Human rights: Crimean Tatars, Mohammed Ramadan, missing publishers in Hong Kong
Parliament condemns the unprecedented levels of human rights abuses perpetrated against Crimean Tatars, calls on the Bahrain to grant Mohammed Ramadan a royal pardon or to commute his death sentence, and for the immediate safe release of the five missing book publishers in Hong Kong, in three resolutions voted on Thursday.
Human rights situation in Crimea, in particular of the Crimean Tatars
MEPs condemn the unprecedented levels of human rights abuses perpetrated against Crimean residents, most notably the Tatars, an indigenous people of Crimea, and the severe restrictions on the freedoms of expression, association and peaceful assembly.
They point out that the Russian Federation, as an occupying power, has a responsibility to ensure the safety of the whole population and should, together with the de facto local authorities, investigate effectively, impartially and transparently all cases of disappearances, torture and human rights abuses by the police and paramilitary forces active in the Crimean peninsula since February 2014.
The resolution reiterates Parliament’s severe condemnation of Russia’s illegal annexation of the Crimean peninsula.
Bahrain: the case of Mohammed Ramadan
The European Parliament calls on Bahrain, and in particular His Majesty Sheikh Hamad bin Isa Al Khalifa, to grant Mohammed Ramadan a royal pardon or to commute his sentence.
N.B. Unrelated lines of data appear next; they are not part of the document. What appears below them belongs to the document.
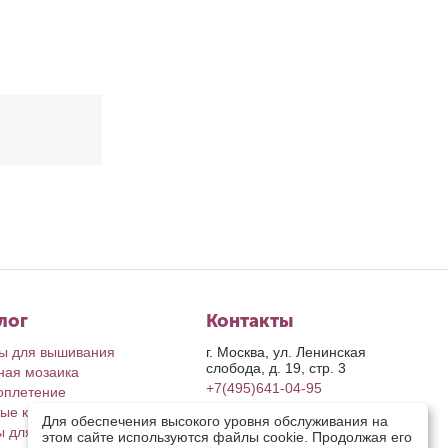
лог
Контакты
ы для вышивания
г. Москва, ул. Ленинская
слобода, д. 19, стр. 3
ная мозаика
+7(495)641-04-95
оплетение
ые картины
пн-пт: с 9-00 до 17-00
Для обеспечения высокого уровня обслуживания на
сб, вс: выходные дни
ы для рукоделия
этом сайте используются файлы cookie. Продолжая его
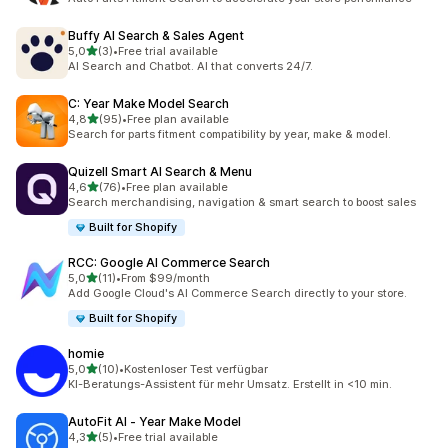
Buffy AI Search & Sales Agent
5 yıldız üzerinden
5,0
(3)
•
Free trial available
toplam 3 değerlendirme
AI Search and Chatbot. AI that converts 24/7.
C: Year Make Model Search
5 yıldız üzerinden
4,8
(95)
•
Free plan available
toplam 95 değerlendirme
Search for parts fitment compatibility by year, make & model.
Quizell Smart AI Search & Menu
5 yıldız üzerinden
4,6
(76)
•
Free plan available
toplam 76 değerlendirme
Search merchandising, navigation & smart search to boost sales
Built for Shopify
RCC: Google AI Commerce Search
5 yıldız üzerinden
5,0
(11)
•
From $99/month
toplam 11 değerlendirme
Add Google Cloud's AI Commerce Search directly to your store.
Built for Shopify
homie
5 yıldız üzerinden
5,0
(10)
•
Kostenloser Test verfügbar
toplam 10 değerlendirme
KI-Beratungs-Assistent für mehr Umsatz. Erstellt in <10 min.
AutoFit AI ‑ Year Make Model
5 yıldız üzerinden
4,3
(5)
•
Free trial available
toplam 5 değerlendirme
Mr Ramadan, a 32-year-old airport security guard, was arrested by the Bahraini authorities for allegedly taking part in a bombing in Al Dair in February 2014 and sentenced to death in December 2014. Bahrain’s anti-terrorism law was used to justify the death penalty.
Parliament firmly condemns the continuing use of torture by the security forces against prisoners and the use of Bahrain’s anti-terrorism laws to punish citizens for their political beliefs and convictions and to prevent them from pursuing political activities. Human rights defenders must be protected and allowed to conduct their work without hindrance, intimidation or harassment, adds the resolution.
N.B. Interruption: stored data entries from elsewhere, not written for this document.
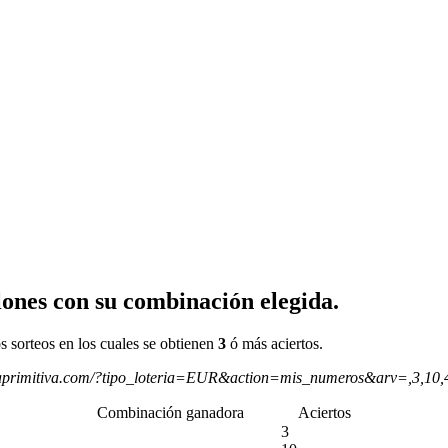
ones con su combinación elegida.
s sorteos en los cuales se obtienen
3
ó más aciertos.
aprimitiva.com/?tipo_loteria=EUR&action=mis_numeros&arv=,3,10
Combinación ganadora
Aciertos
3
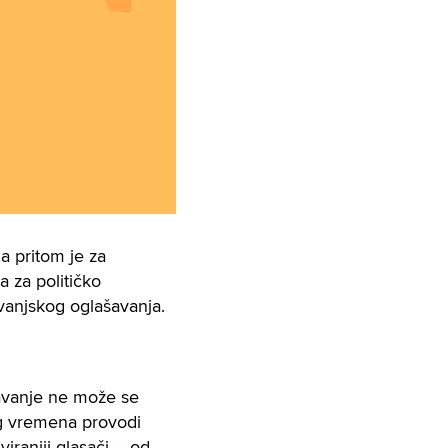
a pritom je za
a za političko
vanjskog oglašavanja.
avanje ne može se
nog vremena provodi
iraniji glasači – od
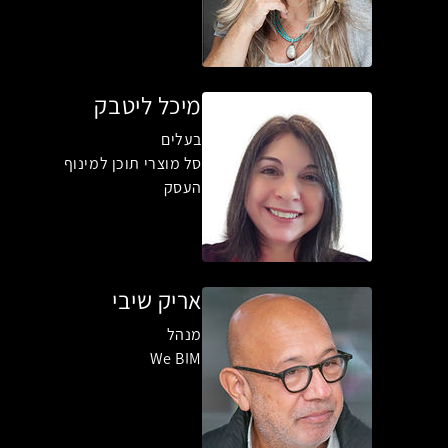
מיכל ליטבק
בעלים
סל מוצרי תוכן למינוף
העסק
אריק שיבי
מנהל
We BIM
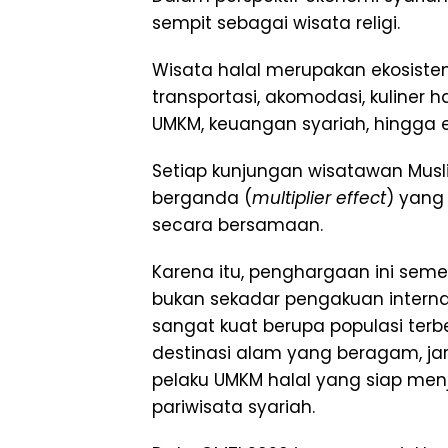
sempit sebagai wisata religi.
Wisata halal merupakan ekosist
transportasi, akomodasi, kuliner ha
UMKM, keuangan syariah, hingga e
Setiap kunjungan wisatawan Mus
berganda (
multiplier effect
) yang
secara bersamaan.
Karena itu, penghargaan ini seme
bukan sekadar pengakuan interna
sangat kuat berupa populasi terb
destinasi alam yang beragam, jar
pelaku UMKM halal yang siap menjad
pariwisata syariah.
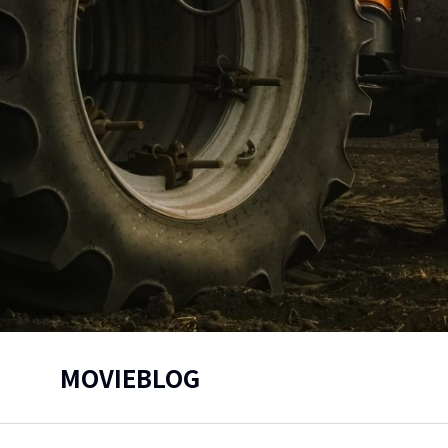
MOVIEBLOG
You are here:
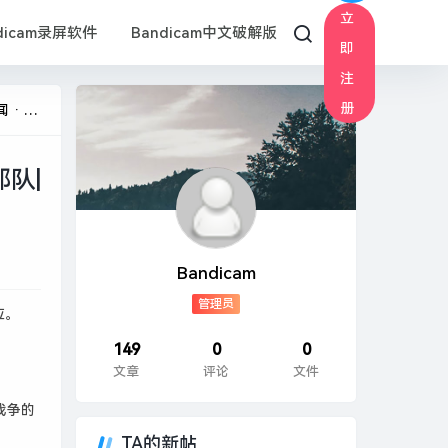
立
dicam录屏软件
Bandicam中文破解版
即
注
册
 天下
队|
Bandicam
管理员
应。
149
0
0
文章
评论
文件
战争的
TA的新帖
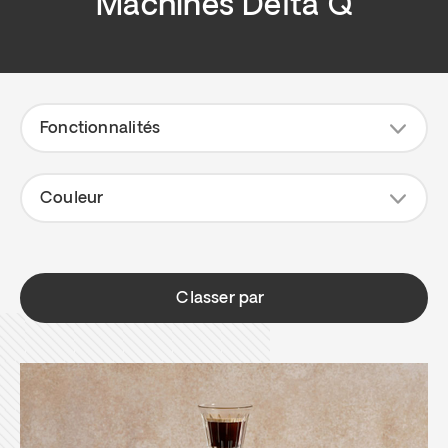
Machines Delta Q
2
7
Fonctionnalités
Couleur
Classer par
The case of the missing book publishers in Hong Kong
MEPs express grave concern about the disappearance of five Hong Kong resident booksellers who sold literary works critical of Beijing. Lui Bo, Gui Minhai, Zhang Zhiping, Lin Rongji and Lee Po have been missing for four months. In January 2016, it was confirmed that two of them, who are EU citizens - Gui Minhai, a Swedish national and Lee Po, a British national – had been detained in mainland China.
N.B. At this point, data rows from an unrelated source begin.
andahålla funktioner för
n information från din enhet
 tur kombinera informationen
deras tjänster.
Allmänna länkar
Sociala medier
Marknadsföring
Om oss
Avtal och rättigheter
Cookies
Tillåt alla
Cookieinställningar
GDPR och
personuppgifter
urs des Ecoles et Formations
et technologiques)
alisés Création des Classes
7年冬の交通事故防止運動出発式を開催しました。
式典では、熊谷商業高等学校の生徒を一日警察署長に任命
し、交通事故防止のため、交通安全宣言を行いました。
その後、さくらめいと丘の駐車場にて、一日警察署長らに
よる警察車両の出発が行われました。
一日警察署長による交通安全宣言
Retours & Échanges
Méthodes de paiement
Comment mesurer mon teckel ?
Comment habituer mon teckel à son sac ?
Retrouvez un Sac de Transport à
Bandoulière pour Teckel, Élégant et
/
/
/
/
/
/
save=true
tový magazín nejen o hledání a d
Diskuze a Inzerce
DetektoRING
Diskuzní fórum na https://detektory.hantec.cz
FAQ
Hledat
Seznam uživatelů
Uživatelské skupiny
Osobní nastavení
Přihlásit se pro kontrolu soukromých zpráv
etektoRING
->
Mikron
The resolution calls for their immediate safe release. It also calls for the immediate release of all other persons arbitrarily arrested for exercising their rights to freedom of expression and publication in Hong Kong, including the three other booksellers. The Chinese government should stop suppressing the free flow of information, including by restricting the use of the internet, MEPs add.